▶ Activity
From the listing below, reproduce word for word the part that opens with the line containing "på [Azure Portal](https://portal.azure.com)." and closes with the line containing "som SSH-användarnamn. |"; reproduce nothing else.
______
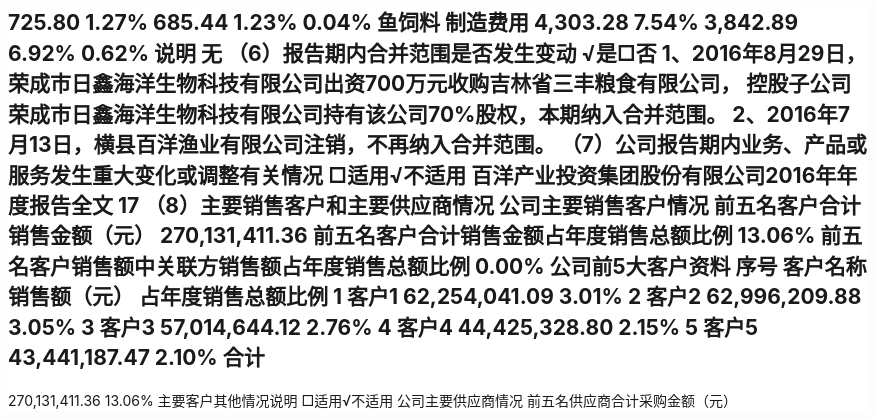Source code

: 725.80
1.27%
685.44
1.23%
0.04%
鱼饲料
制造费用
4,303.28
7.54%
3,842.89
6.92%
0.62%
说明
无
（6）报告期内合并范围是否发生变动
√是□否
1、2016年8月29日，荣成市日鑫海洋生物科技有限公司出资700万元收购吉林省三丰粮食有限公司，
控股子公司荣成市日鑫海洋生物科技有限公司持有该公司70%股权，本期纳入合并范围。
2、2016年7月13日，横县百洋渔业有限公司注销，不再纳入合并范围。
（7）公司报告期内业务、产品或服务发生重大变化或调整有关情况
□适用√不适用
百洋产业投资集团股份有限公司2016年年度报告全文
17
（8）主要销售客户和主要供应商情况
公司主要销售客户情况
前五名客户合计销售金额（元）
270,131,411.36
前五名客户合计销售金额占年度销售总额比例
13.06%
前五名客户销售额中关联方销售额占年度销售总额比例
0.00%
公司前5大客户资料
序号
客户名称
销售额（元）
占年度销售总额比例
1
客户1
62,254,041.09
3.01%
2
客户2
62,996,209.88
3.05%
3
客户3
57,014,644.12
2.76%
4
客户4
44,425,328.80
2.15%
5
客户5
43,441,187.47
2.10%
合计
--
270,131,411.36
13.06%
主要客户其他情况说明
□适用√不适用
公司主要供应商情况
前五名供应商合计采购金额（元）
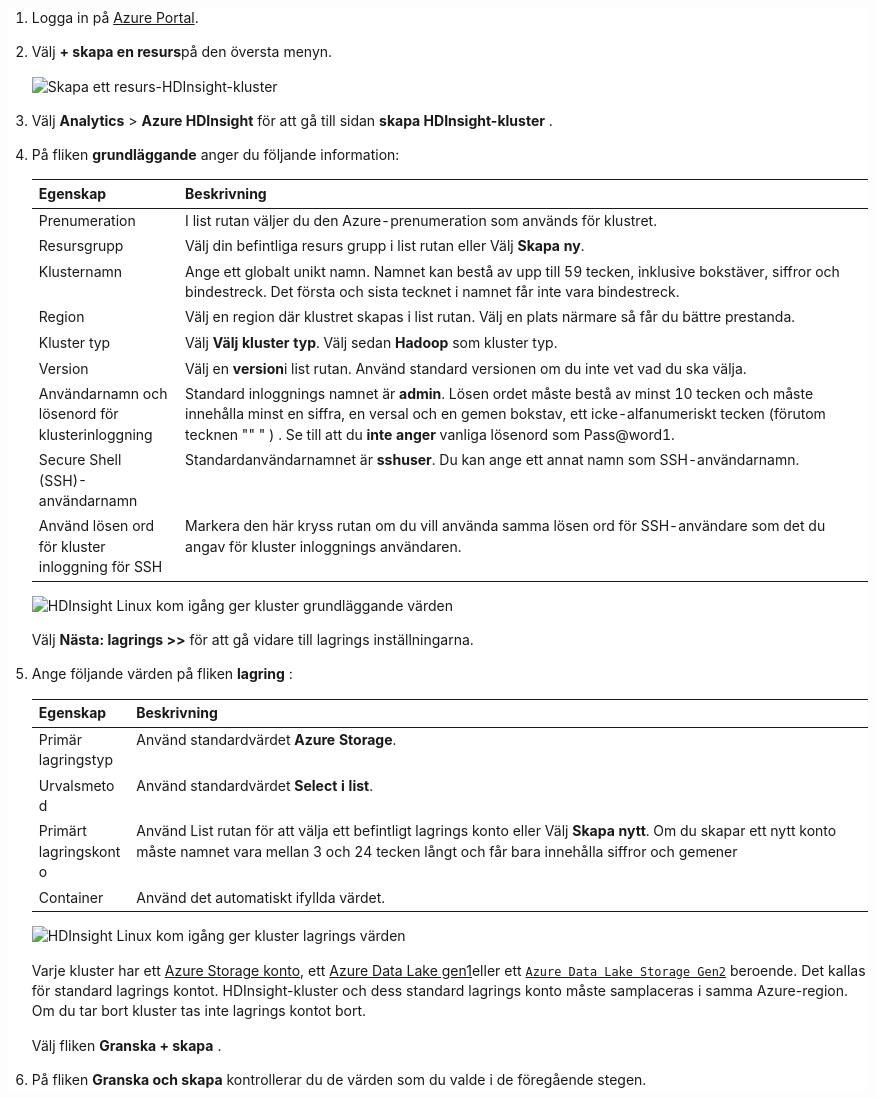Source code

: 1. Logga in på [Azure Portal](https://portal.azure.com).

1. Välj **+ skapa en resurs**på den översta menyn.

    ![Skapa ett resurs-HDInsight-kluster](./media/apache-hadoop-linux-create-cluster-get-started-portal/azure-portal-create-resource.png "Skapa ett resurs-HDInsight-kluster")

1. Välj **Analytics**  >  **Azure HDInsight** för att gå till sidan **skapa HDInsight-kluster** .

1. På fliken **grundläggande** anger du följande information:

    |Egenskap  |Beskrivning  |
    |---------|---------|
    |Prenumeration    |  I list rutan väljer du den Azure-prenumeration som används för klustret. |
    |Resursgrupp     | Välj din befintliga resurs grupp i list rutan eller Välj **Skapa ny**.|
    |Klusternamn   | Ange ett globalt unikt namn. Namnet kan bestå av upp till 59 tecken, inklusive bokstäver, siffror och bindestreck. Det första och sista tecknet i namnet får inte vara bindestreck. |
    |Region    | Välj en region där klustret skapas i list rutan.  Välj en plats närmare så får du bättre prestanda. |
    |Kluster typ| Välj **Välj kluster typ**. Välj sedan **Hadoop** som kluster typ.|
    |Version|Välj en **version**i list rutan. Använd standard versionen om du inte vet vad du ska välja.|
    |Användarnamn och lösenord för klusterinloggning    | Standard inloggnings namnet är **admin**. Lösen ordet måste bestå av minst 10 tecken och måste innehålla minst en siffra, en versal och en gemen bokstav, ett icke-alfanumeriskt tecken (förutom tecknen "" " \) . Se till att du **inte anger** vanliga lösenord som Pass@word1.|
    |Secure Shell (SSH)-användarnamn | Standardanvändarnamnet är **sshuser**.  Du kan ange ett annat namn som SSH-användarnamn. |
    |Använd lösen ord för kluster inloggning för SSH| Markera den här kryss rutan om du vill använda samma lösen ord för SSH-användare som det du angav för kluster inloggnings användaren.|

    ![HDInsight Linux kom igång ger kluster grundläggande värden](./media/apache-hadoop-linux-create-cluster-get-started-portal/azure-portal-cluster-basics.png "Ange grundläggande värden för att skapa ett HDInsight-kluster")

    Välj **Nästa: lagrings >>** för att gå vidare till lagrings inställningarna.

1. Ange följande värden på fliken **lagring** :

    |Egenskap  |Beskrivning  |
    |---------|---------|
    |Primär lagringstyp|Använd standardvärdet **Azure Storage**.|
    |Urvalsmetod|Använd standardvärdet **Select i list**.|
    |Primärt lagringskonto|Använd List rutan för att välja ett befintligt lagrings konto eller Välj **Skapa nytt**. Om du skapar ett nytt konto måste namnet vara mellan 3 och 24 tecken långt och får bara innehålla siffror och gemener|
    |Container|Använd det automatiskt ifyllda värdet.|

    ![HDInsight Linux kom igång ger kluster lagrings värden](./media/apache-hadoop-linux-create-cluster-get-started-portal/azure-portal-cluster-storage.png "Ange lagrings värden för att skapa ett HDInsight-kluster")

    Varje kluster har ett [Azure Storage konto](../hdinsight-hadoop-use-blob-storage.md), ett [Azure Data Lake gen1](../hdinsight-hadoop-use-data-lake-storage-gen1.md)eller ett [`Azure Data Lake Storage Gen2`](../hdinsight-hadoop-use-data-lake-storage-gen2.md)  beroende. Det kallas för standard lagrings kontot. HDInsight-kluster och dess standard lagrings konto måste samplaceras i samma Azure-region. Om du tar bort kluster tas inte lagrings kontot bort.

    Välj fliken **Granska + skapa** .

1. På fliken **Granska och skapa** kontrollerar du de värden som du valde i de föregående stegen.
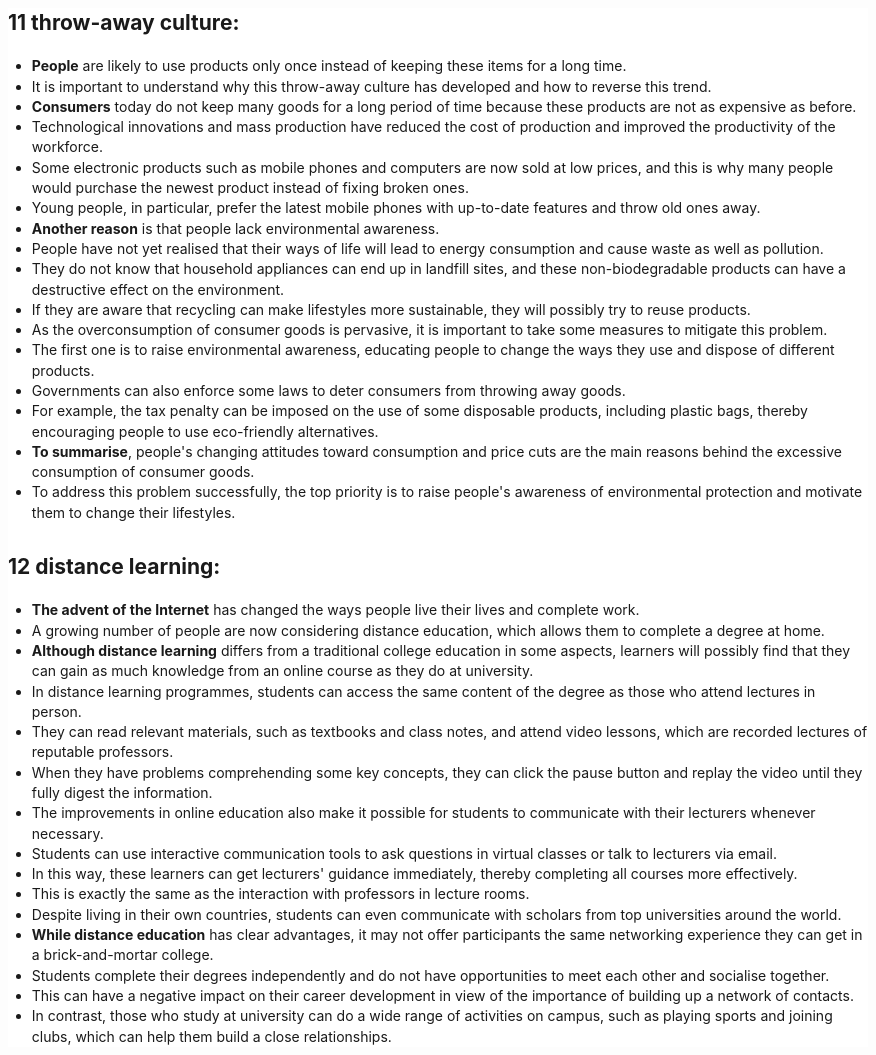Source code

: ## 11 throw-away culture:
- **People** are likely to use products only once instead of keeping these items for a long time.
- It is important to understand why this throw-away culture has developed and how to reverse this trend.
- **Consumers** today do not keep many goods for a long period of time because these products are not as expensive as before.
- Technological innovations and mass production have reduced the cost of production and improved the productivity of the workforce.
- Some electronic products such as mobile phones and computers are now sold at low prices, and this is why many people would purchase the newest product instead of fixing broken ones.
- Young people, in particular, prefer the latest mobile phones with up-to-date features and throw old ones away.
- **Another reason** is that people lack environmental awareness.
- People have not yet realised that their ways of life will lead to energy consumption and cause waste as well as pollution.
- They do not know that household appliances can end up in landfill sites, and these non-biodegradable products can have a destructive effect on the environment.
- If they are aware that recycling can make lifestyles more sustainable, they will possibly try to reuse products.
- As the overconsumption of consumer goods is pervasive, it is important to take some measures to mitigate this problem.
- The first one is to raise environmental awareness, educating people to change the ways they use and dispose of different products.
- Governments can also enforce some laws to deter consumers from throwing away goods.
- For example, the tax penalty can be imposed on the use of some disposable products, including plastic bags, thereby encouraging people to use eco-friendly alternatives.
- **To summarise**, people's changing attitudes toward consumption and price cuts are the main reasons behind the excessive consumption of consumer goods.
- To address this problem successfully, the top priority is to raise people's awareness of environmental protection and motivate them to change their lifestyles.

## 12 distance learning:
- **The advent of the Internet** has changed the ways people live their lives and complete work.
- A growing number of people are now considering distance education, which allows them to complete a degree at home.
- **Although distance learning** differs from a traditional college education in some aspects, learners will possibly find that they can gain as much knowledge from an online course as they do at university.
- In distance learning programmes, students can access the same content of the degree as those who attend lectures in person.
- They can read relevant materials, such as textbooks and class notes, and attend video lessons, which are recorded lectures of reputable professors.
- When they have problems comprehending some key concepts, they can click the pause button and replay the video until they fully digest the information.
- The improvements in online education also make it possible for students to communicate with their lecturers whenever necessary.
- Students can use interactive communication tools to ask questions in virtual classes or talk to lecturers via email.
- In this way, these learners can get lecturers' guidance immediately, thereby completing all courses more effectively.
- This is exactly the same as the interaction with professors in lecture rooms.
- Despite living in their own countries, students can even communicate with scholars from top universities around the world.
- **While distance education** has clear advantages, it may not offer participants the same networking experience they can get in a brick-and-mortar college.
- Students complete their degrees independently and do not have opportunities to meet each other and socialise together.
- This can have a negative impact on their career development in view of the importance of building up a network of contacts.
- In contrast, those who study at university can do a wide range of activities on campus, such as playing sports and joining clubs, which can help them build a close relationships.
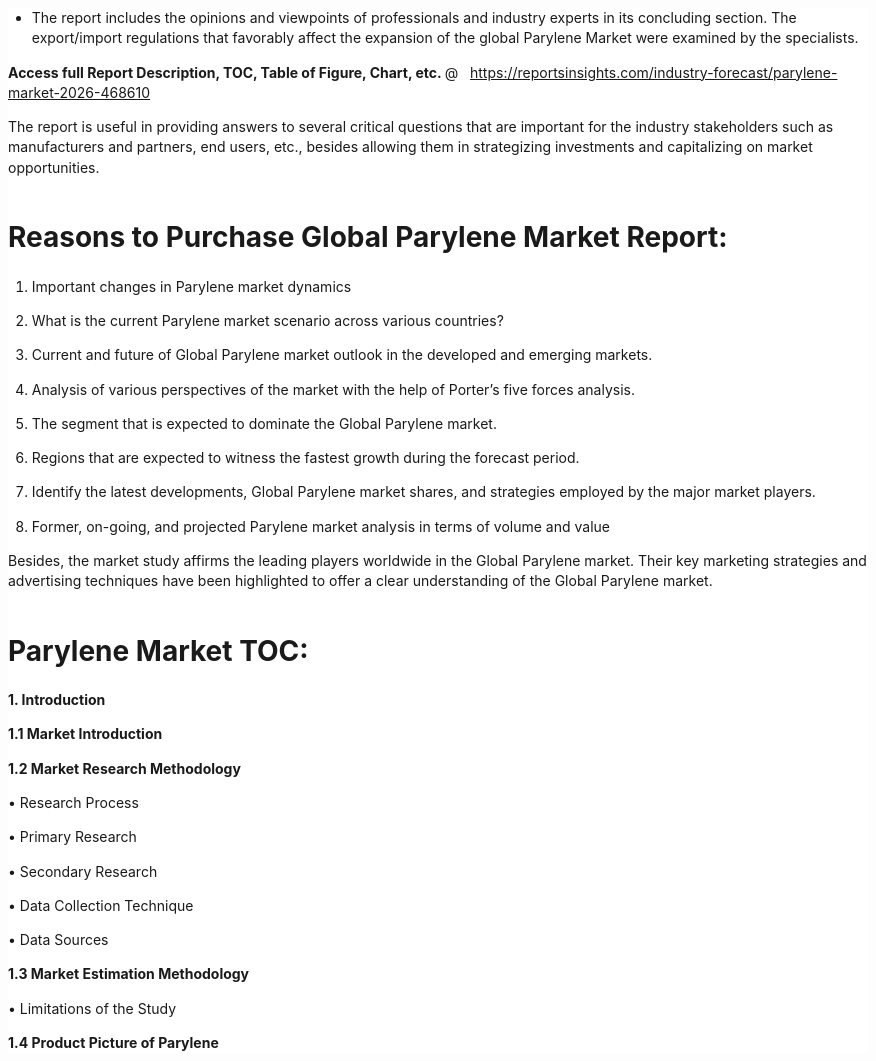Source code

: - The report includes the opinions and viewpoints of professionals and industry experts in its concluding section. The export/import regulations that favorably affect the expansion of the global Parylene Market were examined by the specialists.

<strong>Access full Report Description, TOC, Table of Figure, Chart, etc. </strong>@   <a href=https://reportsinsights.com/industry-forecast/parylene-market-2026-468610 style=color:#0000ff;>https://reportsinsights.com/industry-forecast/parylene-market-2026-468610</a>

The report is useful in providing answers to several critical questions that are important for the industry stakeholders such as manufacturers and partners, end users, etc., besides allowing them in strategizing investments and capitalizing on market opportunities.

# <strong>Reasons to Purchase Global Parylene Market Report:</strong>

1. Important changes in Parylene market dynamics

2. What is the current Parylene market scenario across various countries?

3. Current and future of Global Parylene market outlook in the developed and emerging markets.

4. Analysis of various perspectives of the market with the help of Porter’s five forces analysis.

5. The segment that is expected to dominate the Global Parylene market.

6. Regions that are expected to witness the fastest growth during the forecast period.

7. Identify the latest developments, Global Parylene market shares, and strategies employed by the major market players.

8. Former, on-going, and projected Parylene market analysis in terms of volume and value

Besides, the market study affirms the leading players worldwide in the Global Parylene market. Their key marketing strategies and advertising techniques have been highlighted to offer a clear understanding of the Global Parylene market.

# <strong>Parylene Market TOC:</strong>

<strong>1. Introduction</strong>

<strong>1.1 Market Introduction</strong>

<strong>1.2 Market Research Methodology</strong>

• Research Process

• Primary Research

• Secondary Research

• Data Collection Technique

• Data Sources

<strong>1.3 Market Estimation Methodology</strong>

• Limitations of the Study

<strong>1.4 Product Picture of Parylene</strong>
______
▶ Output for this exercise
: 1. Logga in på [Azure Portal](https://portal.azure.com).

1. Välj **+ skapa en resurs**på den översta menyn.

    ![Skapa ett resurs-HDInsight-kluster](./media/apache-hadoop-linux-create-cluster-get-started-portal/azure-portal-create-resource.png "Skapa ett resurs-HDInsight-kluster")

1. Välj **Analytics**  >  **Azure HDInsight** för att gå till sidan **skapa HDInsight-kluster** .

1. På fliken **grundläggande** anger du följande information:

    |Egenskap  |Beskrivning  |
    |---------|---------|
    |Prenumeration    |  I list rutan väljer du den Azure-prenumeration som används för klustret. |
    |Resursgrupp     | Välj din befintliga resurs grupp i list rutan eller Välj **Skapa ny**.|
    |Klusternamn   | Ange ett globalt unikt namn. Namnet kan bestå av upp till 59 tecken, inklusive bokstäver, siffror och bindestreck. Det första och sista tecknet i namnet får inte vara bindestreck. |
    |Region    | Välj en region där klustret skapas i list rutan.  Välj en plats närmare så får du bättre prestanda. |
    |Kluster typ| Välj **Välj kluster typ**. Välj sedan **Hadoop** som kluster typ.|
    |Version|Välj en **version**i list rutan. Använd standard versionen om du inte vet vad du ska välja.|
    |Användarnamn och lösenord för klusterinloggning    | Standard inloggnings namnet är **admin**. Lösen ordet måste bestå av minst 10 tecken och måste innehålla minst en siffra, en versal och en gemen bokstav, ett icke-alfanumeriskt tecken (förutom tecknen "" " \) . Se till att du **inte anger** vanliga lösenord som Pass@word1.|
    |Secure Shell (SSH)-användarnamn | Standardanvändarnamnet är **sshuser**.  Du kan ange ett annat namn som SSH-användarnamn. |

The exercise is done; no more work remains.